DATASET RECORDS:

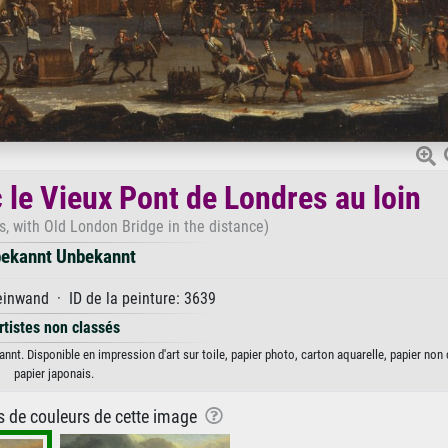
c le Vieux Pont de Londres au loin
s, with Old London Bridge in the distance)
ekannt Unbekannt
inwand · ID de la peinture: 3639
rtistes non classés
nnt. Disponible en impression d'art sur toile, papier photo, carton aquarelle, papier non
papier japonais.
ns de couleurs de cette image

REQUIREMENT:
Write out the material above again, word for word, minus its pictures.

RESPONSE TO THE EXERCISE:
c le Vieux Pont de Londres au loin
s, with Old London Bridge in the distance)
ekannt Unbekannt
inwand · ID de la peinture: 3639
rtistes non classés
nnt. Disponible en impression d'art sur toile, papier photo, carton aquarelle, papier non
papier japonais.
ns de couleurs de cette image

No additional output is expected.